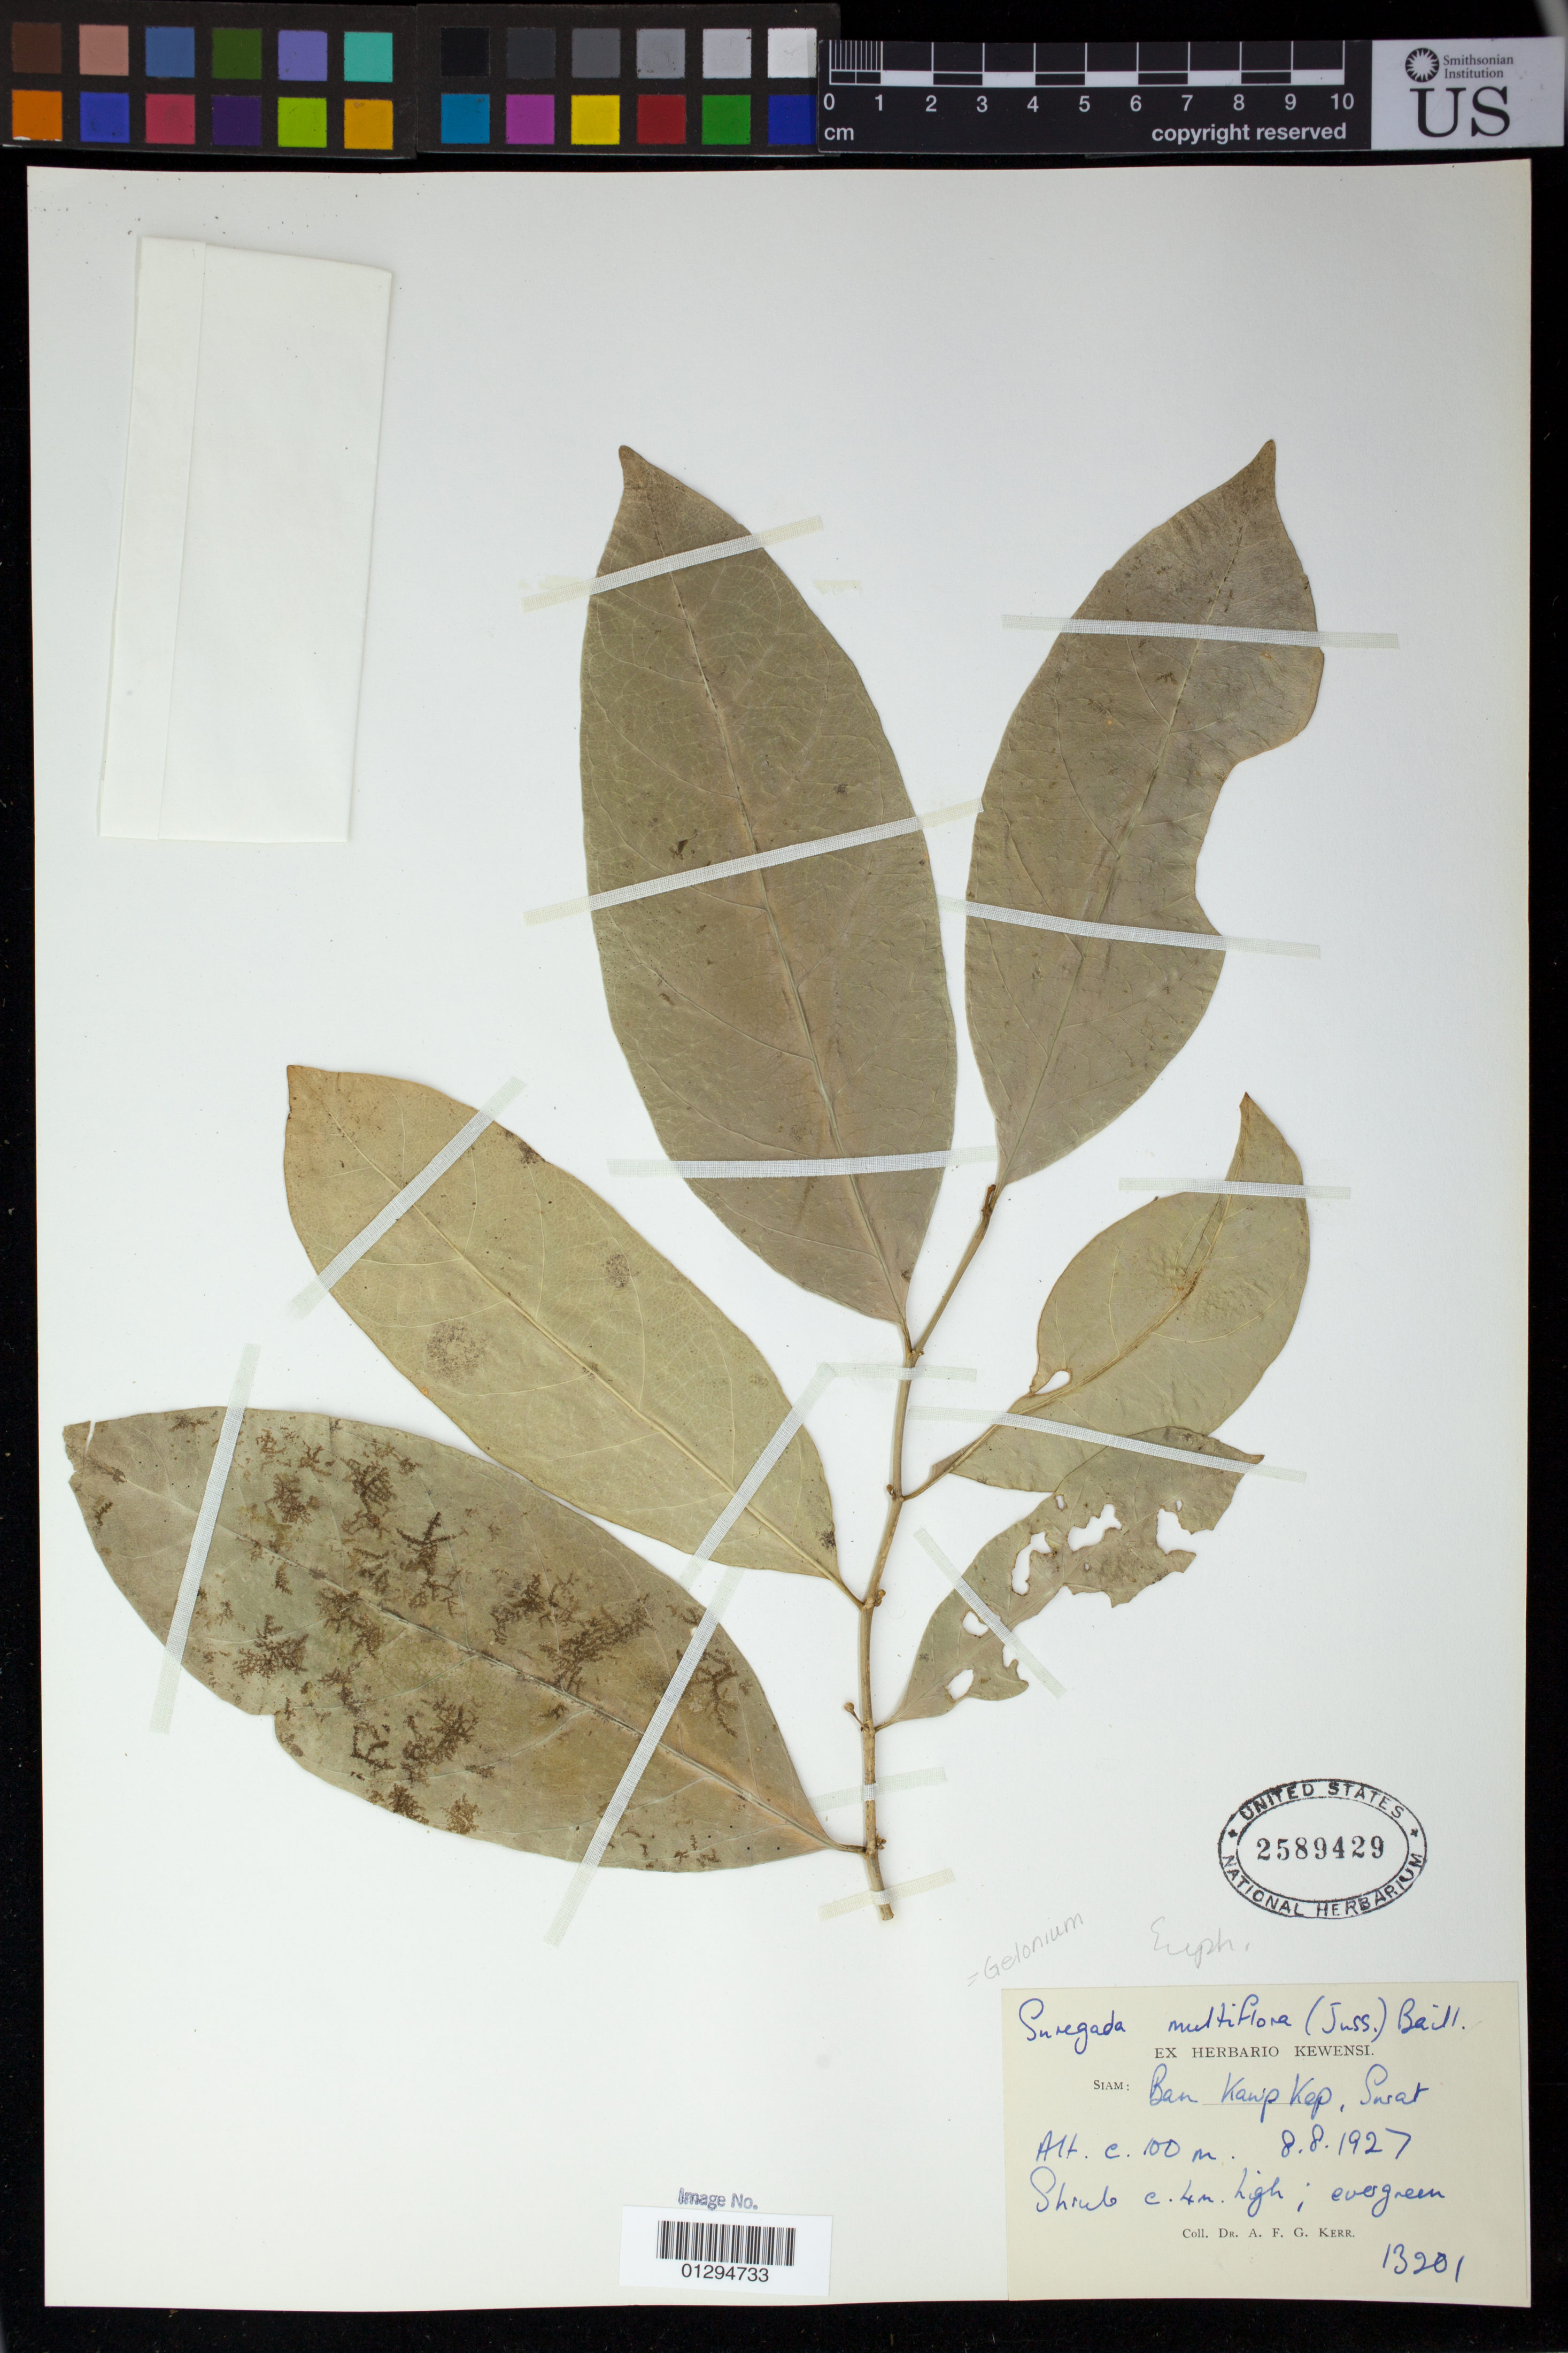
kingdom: Plantae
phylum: Tracheophyta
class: Magnoliopsida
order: Malpighiales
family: Euphorbiaceae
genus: Gelonium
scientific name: Gelonium multiflorum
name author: A. Juss.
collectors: A. F. G. Kerr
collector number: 13201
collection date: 1927-08-08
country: Thailand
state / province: Surat Thani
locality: Ban Kawp Kep, Surat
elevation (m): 100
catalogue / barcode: US 2589429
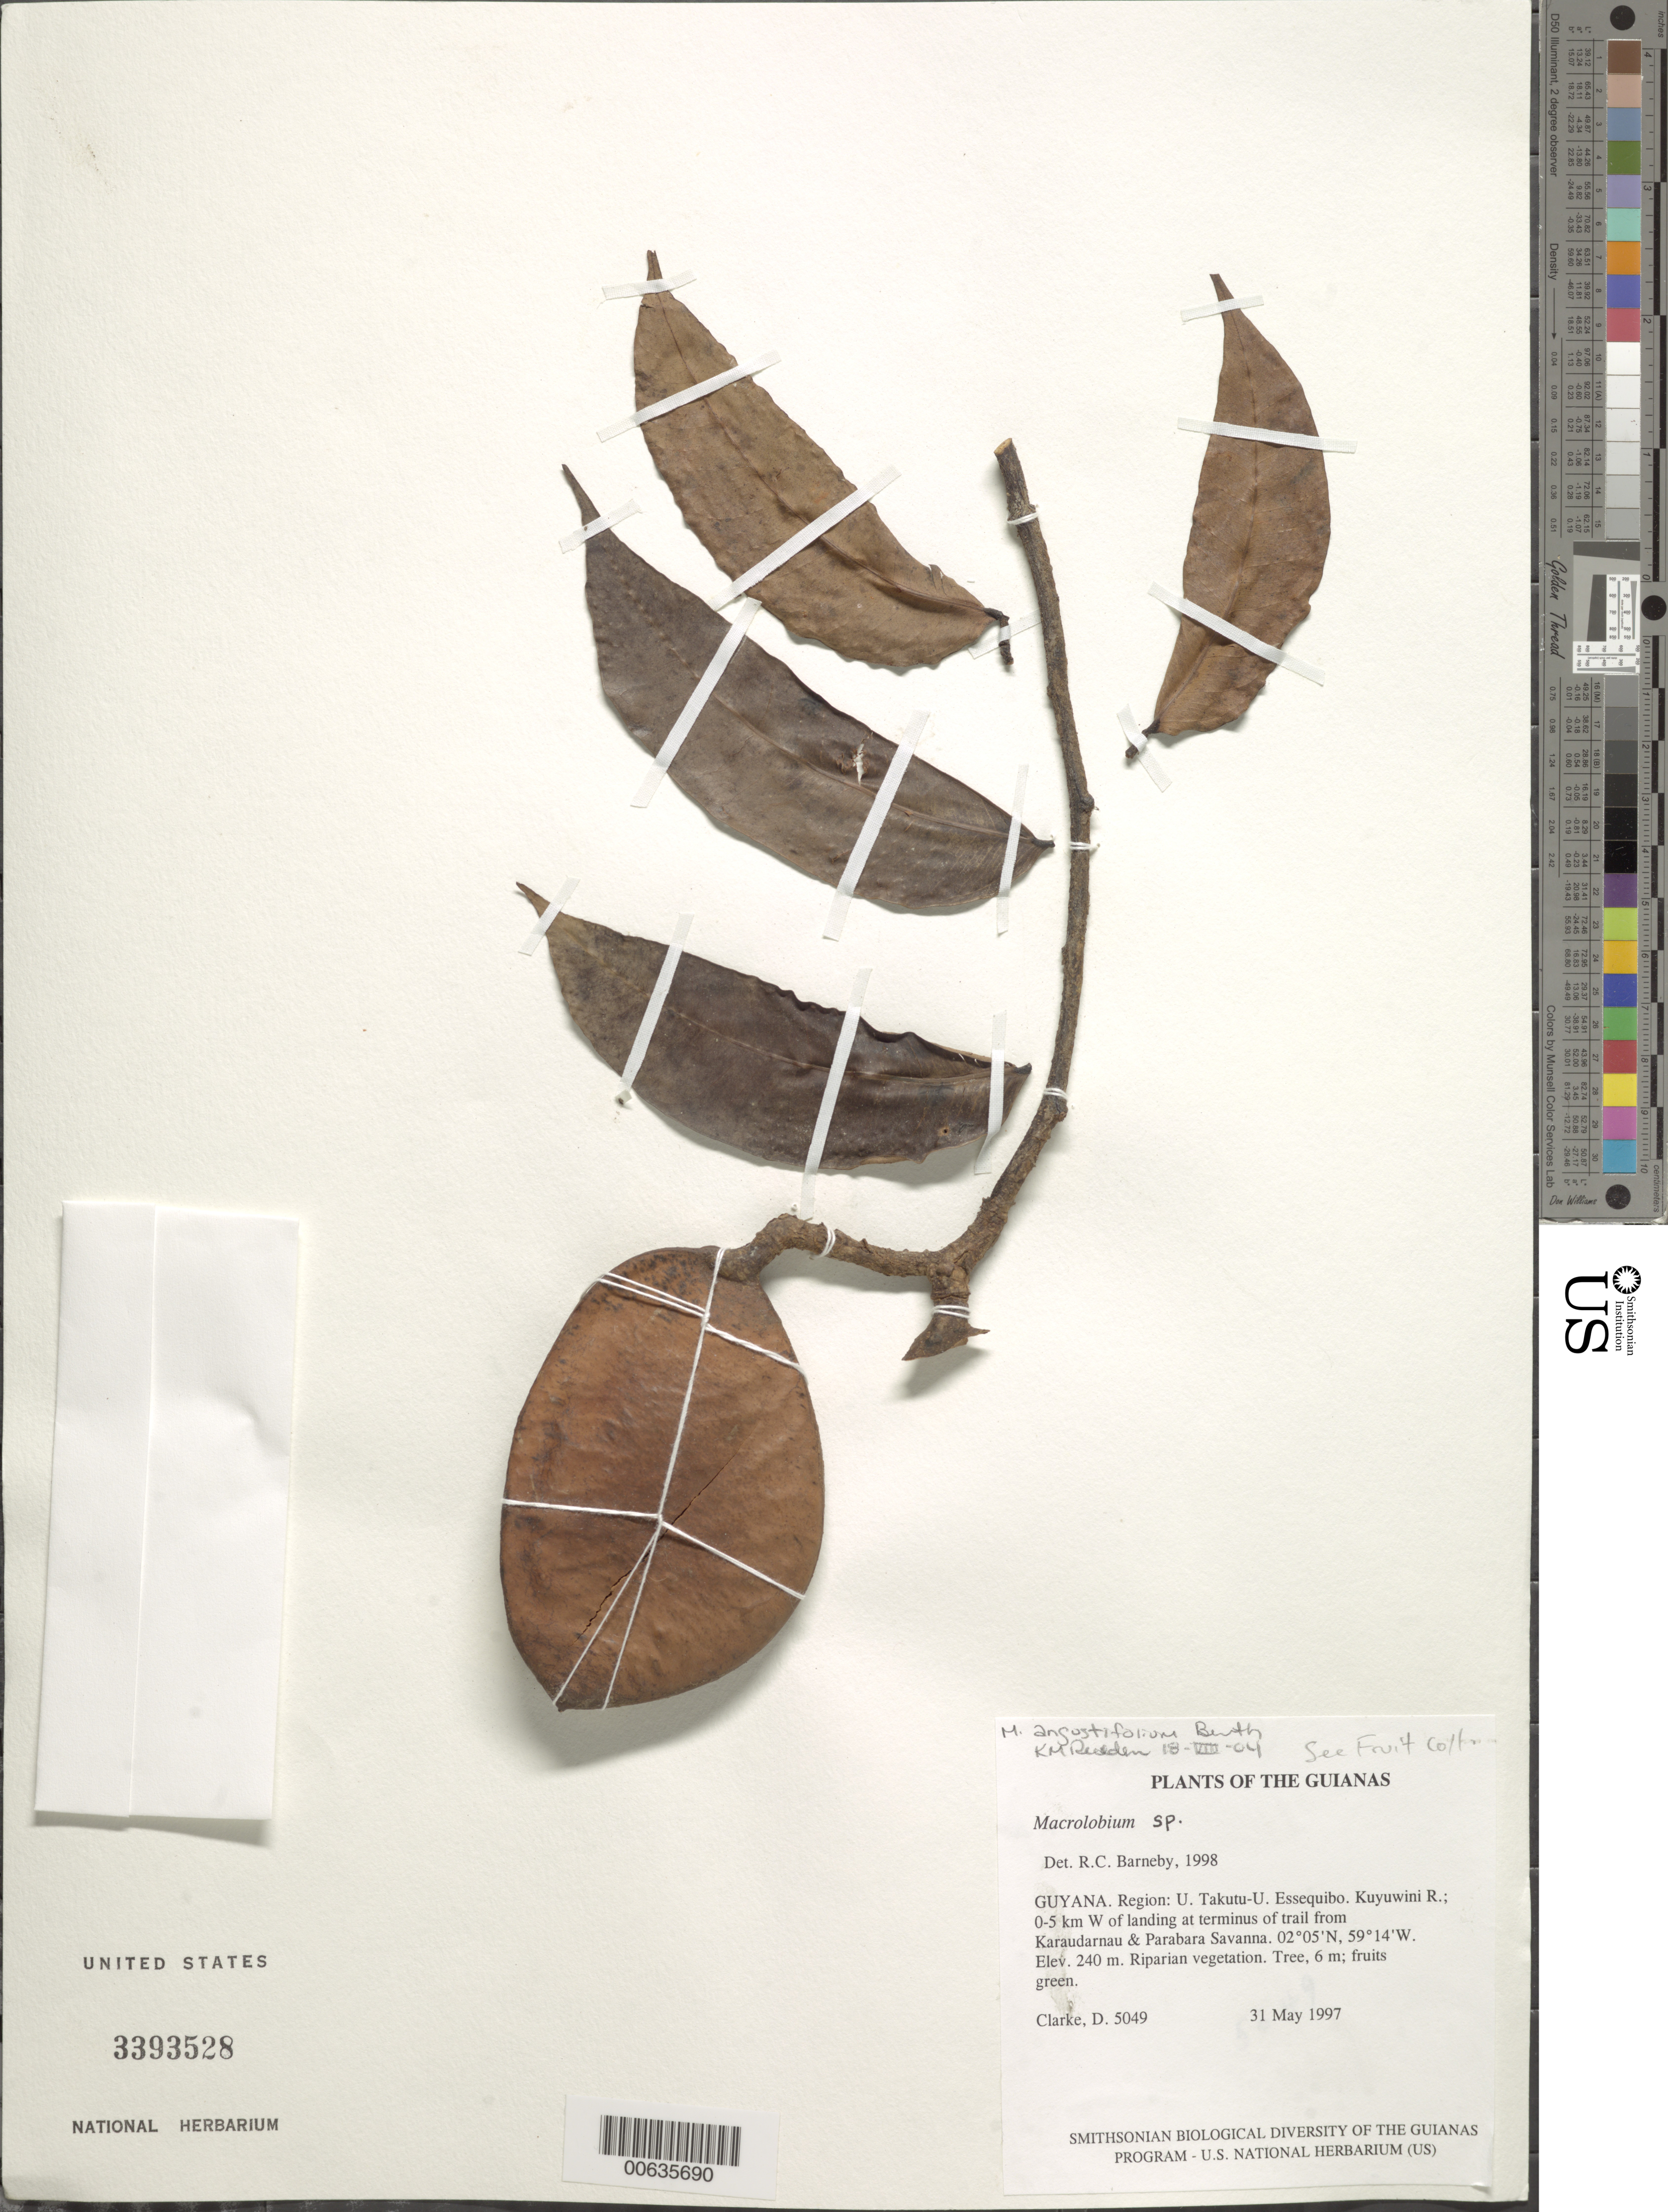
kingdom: Plantae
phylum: Tracheophyta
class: Magnoliopsida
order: Fabales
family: Fabaceae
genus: Macrolobium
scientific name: Macrolobium angustifolium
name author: (Benth.) R.S. Cowan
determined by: Redden, K. M.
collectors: H. D. Clarke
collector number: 5049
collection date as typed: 31 May 1997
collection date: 1997-05-31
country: Guyana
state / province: U. Takutu-U. Essequibo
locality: Kuyuwini R.; 0-5 km W of landing at terminus of trail from Karaudarnau & Parabara Savanna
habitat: Riparian vegetation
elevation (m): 240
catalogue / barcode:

> Problem to work on
Render the lines of all the entries above as a numbered list, skipping any blank lines and leaving out the pictures.

> Answer in full
1. kingdom: Plantae
2. phylum: Tracheophyta
3. class: Magnoliopsida
4. order: Malpighiales
5. family: Euphorbiaceae
6. genus: Gelonium
7. scientific name: Gelonium multiflorum
8. name author: A. Juss.
9. collectors: A. F. G. Kerr
10. collector number: 13201
11. collection date: 1927-08-08
12. country: Thailand
13. state / province: Surat Thani
14. locality: Ban Kawp Kep, Surat
15. elevation (m): 100
16. catalogue / barcode: US 2589429
17. kingdom: Plantae
18. phylum: Tracheophyta
19. class: Magnoliopsida
20. order: Fabales
21. family: Fabaceae
22. genus: Macrolobium
23. scientific name: Macrolobium angustifolium
24. name author: (Benth.) R.S. Cowan
25. determined by: Redden, K. M.
26. collectors: H. D. Clarke
27. collector number: 5049
28. collection date as typed: 31 May 1997
29. collection date: 1997-05-31
30. country: Guyana
31. state / province: U. Takutu-U. Essequibo
32. locality: Kuyuwini R.; 0-5 km W of landing at terminus of trail from Karaudarnau & Parabara Savanna
33. habitat: Riparian vegetation
34. elevation (m): 240
35. catalogue / barcode:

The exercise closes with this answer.